• _The task_:
Copy each of the lines below word for word, keeping every character and the original order.

==*==

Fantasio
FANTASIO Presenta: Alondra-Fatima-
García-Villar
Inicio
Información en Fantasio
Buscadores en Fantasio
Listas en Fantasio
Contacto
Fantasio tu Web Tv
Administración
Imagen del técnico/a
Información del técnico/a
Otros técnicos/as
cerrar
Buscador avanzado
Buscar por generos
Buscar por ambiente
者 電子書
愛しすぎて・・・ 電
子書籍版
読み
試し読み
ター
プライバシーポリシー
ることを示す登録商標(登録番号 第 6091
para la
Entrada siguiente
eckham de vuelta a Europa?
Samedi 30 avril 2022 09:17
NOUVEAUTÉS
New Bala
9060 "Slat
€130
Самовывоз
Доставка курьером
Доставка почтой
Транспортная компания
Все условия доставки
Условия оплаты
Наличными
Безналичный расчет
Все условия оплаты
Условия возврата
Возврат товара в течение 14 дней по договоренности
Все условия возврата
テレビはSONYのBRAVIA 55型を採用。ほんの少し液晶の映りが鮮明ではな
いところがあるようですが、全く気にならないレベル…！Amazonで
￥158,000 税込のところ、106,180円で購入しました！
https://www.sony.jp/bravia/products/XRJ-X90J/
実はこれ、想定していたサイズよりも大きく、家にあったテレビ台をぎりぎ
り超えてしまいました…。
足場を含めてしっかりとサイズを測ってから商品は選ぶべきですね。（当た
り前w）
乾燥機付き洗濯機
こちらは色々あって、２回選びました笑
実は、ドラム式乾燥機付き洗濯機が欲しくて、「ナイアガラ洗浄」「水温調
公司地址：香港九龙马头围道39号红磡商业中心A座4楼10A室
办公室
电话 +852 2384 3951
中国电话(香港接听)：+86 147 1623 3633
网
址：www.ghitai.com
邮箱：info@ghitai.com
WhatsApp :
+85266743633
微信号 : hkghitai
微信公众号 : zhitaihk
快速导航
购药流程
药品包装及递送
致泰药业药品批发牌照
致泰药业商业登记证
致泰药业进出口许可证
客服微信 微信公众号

==*==

• _Written reply_:
Fantasio
FANTASIO Presenta: Alondra-Fatima-
García-Villar
Inicio
Información en Fantasio
Buscadores en Fantasio
Listas en Fantasio
Contacto
Fantasio tu Web Tv
Administración
Imagen del técnico/a
Información del técnico/a
Otros técnicos/as
cerrar
Buscador avanzado
Buscar por generos
Buscar por ambiente
者 電子書
愛しすぎて・・・ 電
子書籍版
読み
試し読み
ター
プライバシーポリシー
ることを示す登録商標(登録番号 第 6091
para la
Entrada siguiente
eckham de vuelta a Europa?
Samedi 30 avril 2022 09:17
NOUVEAUTÉS
New Bala
9060 "Slat
€130
Самовывоз
Доставка курьером
Доставка почтой
Транспортная компания
Все условия доставки
Условия оплаты
Наличными
Безналичный расчет
Все условия оплаты
Условия возврата
Возврат товара в течение 14 дней по договоренности
Все условия возврата
テレビはSONYのBRAVIA 55型を採用。ほんの少し液晶の映りが鮮明ではな
いところがあるようですが、全く気にならないレベル…！Amazonで
￥158,000 税込のところ、106,180円で購入しました！
https://www.sony.jp/bravia/products/XRJ-X90J/
実はこれ、想定していたサイズよりも大きく、家にあったテレビ台をぎりぎ
り超えてしまいました…。
足場を含めてしっかりとサイズを測ってから商品は選ぶべきですね。（当た
り前w）
乾燥機付き洗濯機
こちらは色々あって、２回選びました笑
実は、ドラム式乾燥機付き洗濯機が欲しくて、「ナイアガラ洗浄」「水温調
公司地址：香港九龙马头围道39号红磡商业中心A座4楼10A室
办公室
电话 +852 2384 3951
中国电话(香港接听)：+86 147 1623 3633
网
址：www.ghitai.com
邮箱：info@ghitai.com
WhatsApp :
+85266743633
微信号 : hkghitai
微信公众号 : zhitaihk
快速导航
购药流程
药品包装及递送
致泰药业药品批发牌照
致泰药业商业登记证
致泰药业进出口许可证
客服微信 微信公众号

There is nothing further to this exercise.